Becoming Sanjuro

Fail again. Fail better.

A Note on Reservoir Sampling

Introduction

Reservoir sampling is a family of randomized algorithms for randomly choosing a sample of k items from a list S containing n items, where n is either a very large or unknown number. Typically n is large enough that the list doesn’t fit into main memory.

Algorithm

  1. Create an array of size k, and keep the first k items from the list in it.

  2. For the i-th item (where k < i <= n):

    • Generate a random integer j from 1 to i.

    • If 1 <= j <= k, replace the j-th item in the array with the new item.

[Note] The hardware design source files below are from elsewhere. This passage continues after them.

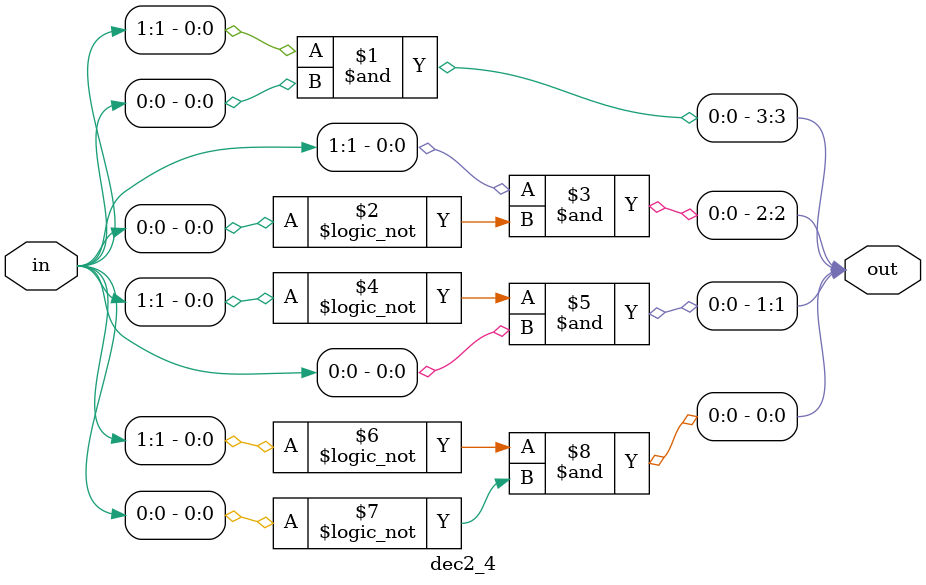
<source format=v>
module dec2_4(output [3:0] out,
    input [1:0] in);
    and (out[3],in[1],in[0]);
    and (out[2],in[1],!in[0]);
    and (out[1],!in[1],in[0]);
    and (out[0],!in[1],!in[0]);

endmodule 

</source>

    • Otherwise, ignore the new item.

Proof of the correctness by induction:

  1. Base case: when n = k, all items are in the array, which is correct.

  2. Inductive step:

    • Assume that when n = i (where i > k), each item is kept in the array with probability of k / i.

    • Then when n = i + 1, the new item would be kept in the array with probability of k / (i + 1).

      Meanwhile, for the first i items, each of them would be kept in the array with probability of (k / i) (1 - (k / (i + 1)) (1 / k)), i.e. k / (i + 1).

      Note that:

      k / i is the probability that one of the first i items was kept in the array before the current step according to the assumption.

      k / (i + 1) is the probability that the new item would be kept in the array.

      1 / k is the probability of choosing an item from the array.

      1 - (k / (i + 1)) * (1 / k) is the probability that an item in the array would not be replaced.